Napoléon savait parfaitement que ce n’était là qu’une adroite flatterie : dans ses moments lucides, il comprenait aussi que c’était faux ; mais cette phrase lui fut agréable, et il lui effleura de nouveau l’oreille.

« Je suis fâché, dit-il, de vous avoir fait faire tant de chemin.

— Sire, je ne m’attendais à rien moins qu’à vous trouver aux portes de Moscou. »

Napoléon sourit et jeta un regard distrait à sa droite. Un aide de camp, s’inclinant avec grâce, lui présenta aussitôt une tabatière en or.

« Oui, vous avez de la chance, dit-il en aspirant une prise : vous qui aimez les voyages, vous verrez Moscou dans trois jours ; vous ne vous attendiez certes pas à visiter la capitale asiatique ? »

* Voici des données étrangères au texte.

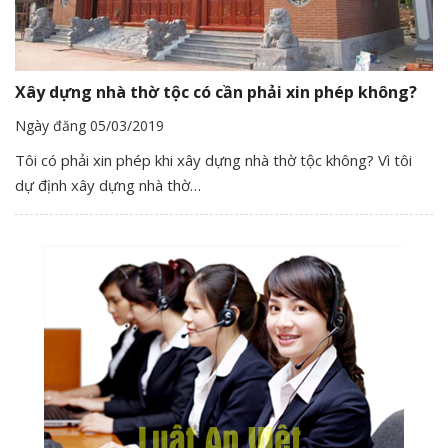
Xây dựng nhà thờ tộc có cần phải xin phép không?
Ngày đăng 05/03/2019
Tôi có phải xin phép khi xây dựng nhà thờ tộc không? Vì tôi
dự định xây dựng nhà thờ…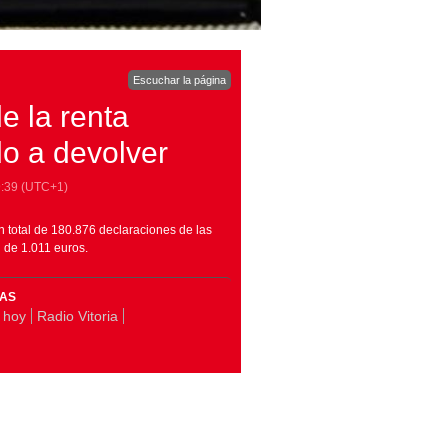
Escuchar la página
e la renta
do a devolver
:39
(UTC+1)
 total de 180.876 declaraciones de las
 de 1.011 euros.
MAS
 hoy
Radio Vitoria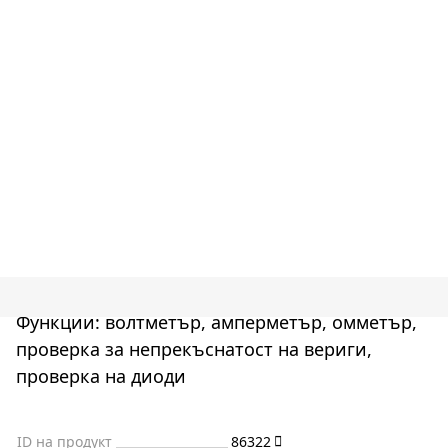
Функции: волтметър, амперметър, омметър,
проверка за непрекъснатост на вериги,
проверка на диоди
ID на продукт
86322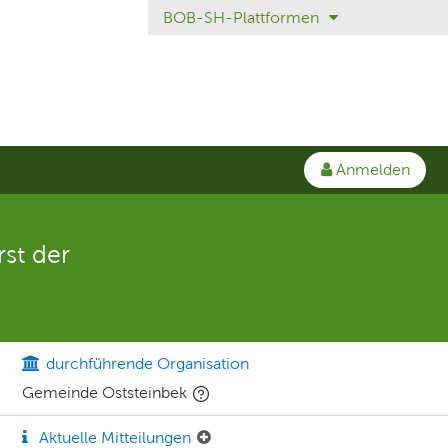
BOB-SH-Plattformen
Anmelden
st der
durchführende Organisation
Gemeinde Oststeinbek
Aktuelle Mitteilungen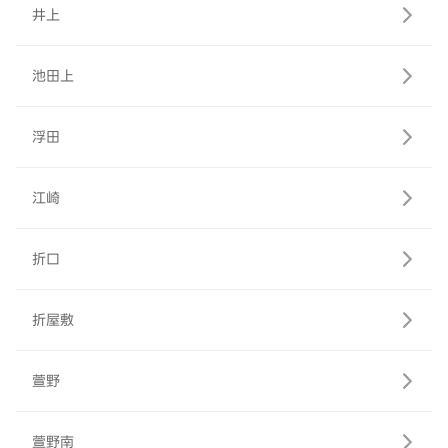
井上
池田上
浮田
江崎
折口
折屋敷
萱野
萱野南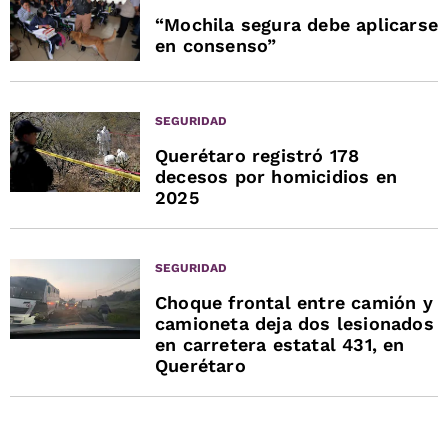
“Mochila segura debe aplicarse
en consenso”
SEGURIDAD
Querétaro registró 178
decesos por homicidios en
2025
SEGURIDAD
Choque frontal entre camión y
camioneta deja dos lesionados
en carretera estatal 431, en
Querétaro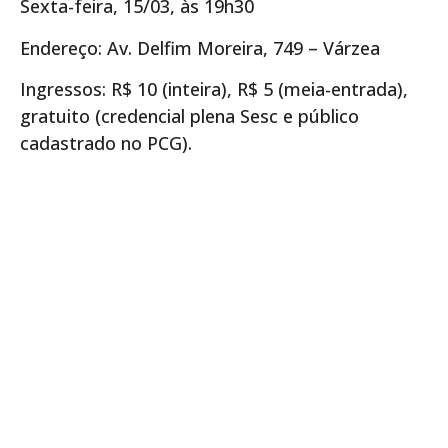
Sexta-feira, 15/03, às 19h30
Endereço: Av. Delfim Moreira, 749 – Várzea
Ingressos: R$ 10 (inteira), R$ 5 (meia-entrada),
gratuito (credencial plena Sesc e público
cadastrado no PCG).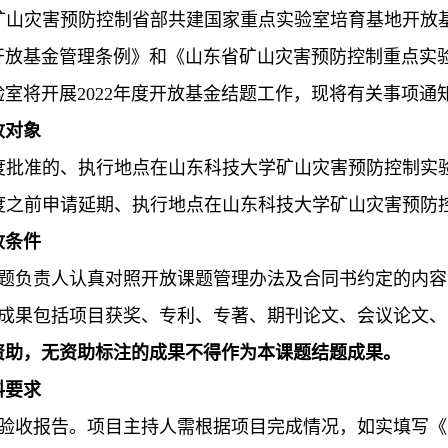
矿山灾害预防控制省部共建国家重点实验室培育基地开放
开放基金管理条例》和《山东省矿山灾害预防控制重点实
室将开展2022年度开放基金结题工作，现将有关事项通
收对象
2年度批准的、执行地点在山东科技大学矿山灾害预防控制实
2年度之前申请延期、执行地点在山东科技大学矿山灾害预
收条件
课题负责人认真对照开放课题管理办法及合同书约定的内
究成果包括项目获奖、专利、专著、期刊论文、会议论文
资助，无资助标注的成果不得作为本课题结题成果。
料要求
题验收报告。项目主持人需根据项目完成情况，如实填写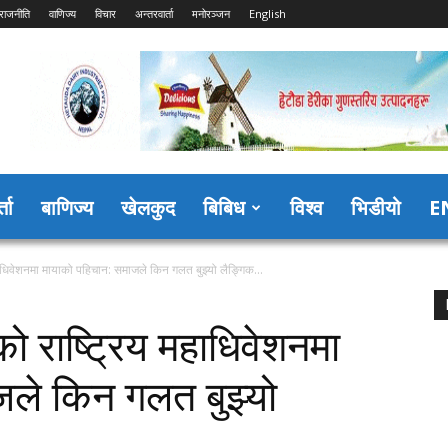
राजनीति
वाणिज्य
विचार
अन्तरवार्ता
मनोरञ्जन
English
्ता
बाणिज्य
खेलकुद
बिबिध
विश्व
भिडीयो
E
धिवेशनमा मायाको पहिचान: समाजले किन गलत बुझ्यो लैङ्गिक...
 राष्ट्रिय महाधिवेशनमा
ले किन गलत बुझ्यो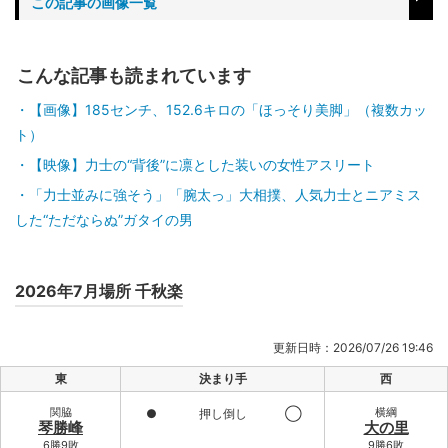
この記事の画像一覧
こんな記事も読まれています
【画像】185センチ、152.6キロの「ほっそり美脚」（複数カッ
ト）
【映像】力士の“背後”に凛とした装いの女性アスリート
「力士並みに強そう」「腕太っ」大相撲、人気力士とニアミス
した“ただならぬ”ガタイの男
2026年7月場所 千秋楽
更新日時：2026/07/26 19:46
東
決まり手
西
関脇
横綱
●
押し倒し
◯
琴勝峰
大の里
6勝9敗
9勝6敗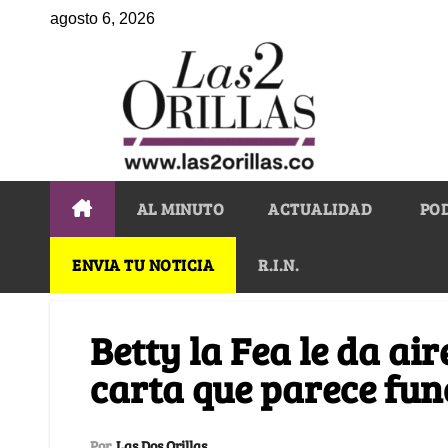
agosto 6, 2026
AL MINUTO
ACTUALIDAD
PO
ENVIA TU NOTICIA
R.I.N.
Betty la Fea le da air
carta que parece fun
Por
Las Dos Orillas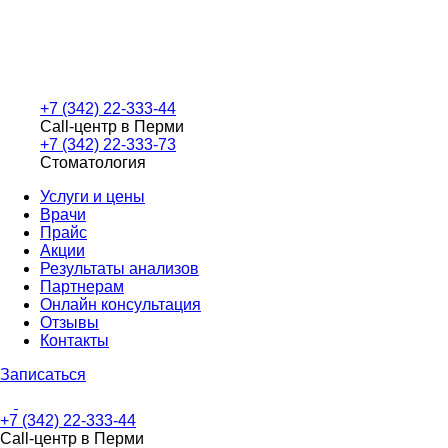
+7 (342) 22-333-44
Call-центр в Перми
+7 (342) 22-333-73
Стоматология
Услуги и цены
Врачи
Прайс
Акции
Результаты анализов
Партнерам
Онлайн консультация
Отзывы
Контакты
Записаться
+7 (342) 22-333-44
Call-центр в Перми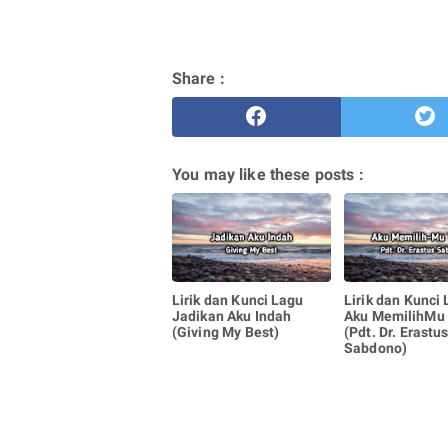
Share :
You may like these posts :
Lirik dan Kunci Lagu
Lirik dan Kunci
Jadikan Aku Indah
Aku MemilihMu
(Giving My Best)
(Pdt. Dr. Erastu
Sabdono)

Beausset s’inclina en signe de reconnaissance pour la délicate attention de son souverain, qui lui prêtait un goût dont il ne soupçonnait pas lui-même l’existence.

« Ah ! qu’est-ce donc ? » dit Napoléon en remarquant que l’attention de sa suite était concentrée sur la draperie.

Beausset, avec l’habileté d’un courtisan accompli, fit un demi-tour et souleva adroitement le voile, en disant :

« C’est un présent que l’Impératrice envoie à Votre Majesté. »

C’était le portrait de l’enfant né du mariage de Napoléon avec la fille de l’Empereur d’Autriche, peint par Gérard. Le ravissant petit garçon, avec ses cheveux bouclés, et un regard semblable à celui du Christ de la Madone Sixtine, était représenté jouant au bilboquet : la boule figurait le globe terrestre, et le manche qu’il tenait de l’autre main simulait un sceptre. Quoiqu’il fût difficile de s’expliquer pourquoi l’artiste avait peint le roi de Rome perçant le globe avec un bâton, cette allégorie avait été trouvée, par tous ceux qui l’avaient vue à Paris, aussi claire et aussi délicate qu’elle le parut à Napoléon en ce moment.